# Work request:
Starting at the line that contains "PLOS ONE | DOI:10.1371/journal.pone.0150478", output each line through the end of the data exactly, and nothing more.

Records from a data source:
---------------
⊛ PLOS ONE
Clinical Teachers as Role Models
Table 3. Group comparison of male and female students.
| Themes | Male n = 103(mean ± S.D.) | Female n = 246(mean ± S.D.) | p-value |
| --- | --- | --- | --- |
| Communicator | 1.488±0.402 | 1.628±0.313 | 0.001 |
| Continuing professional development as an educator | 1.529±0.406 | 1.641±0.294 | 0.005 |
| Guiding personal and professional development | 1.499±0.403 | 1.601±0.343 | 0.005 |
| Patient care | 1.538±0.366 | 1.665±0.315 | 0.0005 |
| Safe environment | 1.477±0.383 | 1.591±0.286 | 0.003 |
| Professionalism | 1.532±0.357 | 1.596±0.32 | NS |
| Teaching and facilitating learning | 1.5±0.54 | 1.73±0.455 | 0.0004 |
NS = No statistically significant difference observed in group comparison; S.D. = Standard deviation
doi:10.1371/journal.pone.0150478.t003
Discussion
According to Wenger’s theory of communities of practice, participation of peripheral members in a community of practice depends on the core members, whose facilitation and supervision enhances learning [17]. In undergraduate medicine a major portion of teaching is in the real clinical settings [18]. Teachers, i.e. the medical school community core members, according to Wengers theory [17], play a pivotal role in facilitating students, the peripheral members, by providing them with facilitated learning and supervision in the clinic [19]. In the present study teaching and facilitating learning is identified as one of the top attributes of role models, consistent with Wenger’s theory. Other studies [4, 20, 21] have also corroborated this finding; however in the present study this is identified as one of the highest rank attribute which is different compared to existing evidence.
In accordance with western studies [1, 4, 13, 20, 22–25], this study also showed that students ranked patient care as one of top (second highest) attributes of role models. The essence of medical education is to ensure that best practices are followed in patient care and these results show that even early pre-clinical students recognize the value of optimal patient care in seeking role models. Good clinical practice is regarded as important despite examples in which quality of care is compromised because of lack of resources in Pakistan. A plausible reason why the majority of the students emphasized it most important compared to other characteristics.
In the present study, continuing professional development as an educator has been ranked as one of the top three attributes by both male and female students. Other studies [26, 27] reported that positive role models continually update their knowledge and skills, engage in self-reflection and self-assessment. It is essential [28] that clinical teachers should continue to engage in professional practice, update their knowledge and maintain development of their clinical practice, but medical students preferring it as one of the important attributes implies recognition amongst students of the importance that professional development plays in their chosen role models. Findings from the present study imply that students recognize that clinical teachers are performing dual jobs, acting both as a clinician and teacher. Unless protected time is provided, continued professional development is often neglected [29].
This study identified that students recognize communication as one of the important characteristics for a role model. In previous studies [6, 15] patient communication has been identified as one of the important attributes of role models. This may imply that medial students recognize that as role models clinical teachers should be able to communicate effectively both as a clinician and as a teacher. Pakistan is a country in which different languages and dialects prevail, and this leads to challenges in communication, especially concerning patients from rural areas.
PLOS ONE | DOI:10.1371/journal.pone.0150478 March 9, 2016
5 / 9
---------------
# Response area:
PLOS ONE | DOI:10.1371/journal.pone.0150478 March 9, 2016
5 / 9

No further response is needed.